First, most of her questions are banal at best.

  • "Why do you choose to paint in oil?"

  • "Right before Sept. 11, 2001, you did a series of paintings about East/ West tensions. How did that series come about?"

  • "Who or what would you cite as your strongest art historical or cultural influence?"

  • "Do you feel that, as an artist, you need to engage art history directly without the mediation of critical theory or academic discourse?"
Umm, not to belabor the obvious, but if you're going to lead with a question about medium (and by extension, technique) follow it up. She doesn't.
With regards to the second question I pulled, yes, you're living in New York City, but fer chrisakes, despite what Michael Moore and George Bush say, not everything revolves around Sept. 11. If Ms. Honigman had paid attention to her question she would have realized that Mr. Nicholson actually made the paintings before then. A question along the lines of "your series of paintings depicting East-West tensions are quite powerful, how did you come to make them?"

The question about influences is so completely flat as to almost become ridiculous, and I won't bore you with another rant against three syllable words. OK?
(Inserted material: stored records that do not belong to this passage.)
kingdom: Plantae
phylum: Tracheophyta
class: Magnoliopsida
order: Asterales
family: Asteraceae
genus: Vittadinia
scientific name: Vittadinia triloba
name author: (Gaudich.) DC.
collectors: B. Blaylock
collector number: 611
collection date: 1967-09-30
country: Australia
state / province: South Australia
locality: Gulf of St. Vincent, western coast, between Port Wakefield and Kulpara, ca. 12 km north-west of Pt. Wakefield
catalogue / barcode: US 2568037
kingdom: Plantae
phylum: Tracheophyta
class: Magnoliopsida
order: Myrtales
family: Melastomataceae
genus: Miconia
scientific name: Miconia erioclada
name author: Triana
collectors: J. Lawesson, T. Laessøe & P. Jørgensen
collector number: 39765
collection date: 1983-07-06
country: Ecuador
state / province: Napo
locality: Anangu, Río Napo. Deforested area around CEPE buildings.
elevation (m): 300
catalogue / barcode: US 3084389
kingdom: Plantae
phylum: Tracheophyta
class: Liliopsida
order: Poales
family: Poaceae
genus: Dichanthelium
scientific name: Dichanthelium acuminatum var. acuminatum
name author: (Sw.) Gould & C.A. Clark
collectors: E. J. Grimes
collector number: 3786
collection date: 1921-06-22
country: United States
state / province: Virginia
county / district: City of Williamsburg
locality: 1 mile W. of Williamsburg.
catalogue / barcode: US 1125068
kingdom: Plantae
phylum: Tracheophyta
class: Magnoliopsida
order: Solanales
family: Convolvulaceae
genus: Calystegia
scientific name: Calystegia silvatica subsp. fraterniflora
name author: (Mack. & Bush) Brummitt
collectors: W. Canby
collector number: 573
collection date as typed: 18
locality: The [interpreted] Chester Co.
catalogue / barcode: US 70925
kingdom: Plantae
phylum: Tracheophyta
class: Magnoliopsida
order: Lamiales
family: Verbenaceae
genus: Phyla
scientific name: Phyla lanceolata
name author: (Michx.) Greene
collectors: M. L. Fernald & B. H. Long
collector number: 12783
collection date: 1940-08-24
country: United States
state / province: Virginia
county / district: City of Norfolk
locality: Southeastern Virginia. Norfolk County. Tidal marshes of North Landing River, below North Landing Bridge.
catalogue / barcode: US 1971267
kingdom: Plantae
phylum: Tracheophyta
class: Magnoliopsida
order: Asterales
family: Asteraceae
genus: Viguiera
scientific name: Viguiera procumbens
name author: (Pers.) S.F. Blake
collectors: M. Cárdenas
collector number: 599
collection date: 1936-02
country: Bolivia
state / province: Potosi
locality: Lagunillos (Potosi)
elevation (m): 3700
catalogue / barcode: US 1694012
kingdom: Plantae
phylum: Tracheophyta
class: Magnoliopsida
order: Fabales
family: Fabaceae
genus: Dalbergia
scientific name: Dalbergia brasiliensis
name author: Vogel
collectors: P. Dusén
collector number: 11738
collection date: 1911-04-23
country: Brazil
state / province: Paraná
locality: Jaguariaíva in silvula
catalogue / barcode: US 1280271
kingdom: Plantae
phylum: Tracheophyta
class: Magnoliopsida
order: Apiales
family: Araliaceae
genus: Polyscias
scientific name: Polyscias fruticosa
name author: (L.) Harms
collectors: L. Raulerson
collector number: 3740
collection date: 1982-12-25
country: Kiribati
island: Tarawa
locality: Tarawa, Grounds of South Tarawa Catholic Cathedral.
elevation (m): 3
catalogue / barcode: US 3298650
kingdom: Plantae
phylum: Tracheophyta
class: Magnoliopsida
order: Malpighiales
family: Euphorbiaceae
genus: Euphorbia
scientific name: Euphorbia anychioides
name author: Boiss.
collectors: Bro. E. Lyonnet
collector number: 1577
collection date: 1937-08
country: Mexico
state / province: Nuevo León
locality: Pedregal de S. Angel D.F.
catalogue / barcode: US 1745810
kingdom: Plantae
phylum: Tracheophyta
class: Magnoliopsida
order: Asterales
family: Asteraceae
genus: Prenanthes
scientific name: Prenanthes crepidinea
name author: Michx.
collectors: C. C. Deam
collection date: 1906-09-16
Now, some of the answers she elicits from Mr. Nicholson are quite telling. He states "I am referencing porn less than I am updating the notion of ideal beauty." Umm, I'd love to know when was the last time Mr. Nicholson got laid. And he then follows that up with "Why is it that history can tell that there was a difference between Shakespeare and his contemporaries but we are incapable of discerning taste distinctions in our contemporary culture?" I think that explains perfectly why Mr. Nicholson is a painter.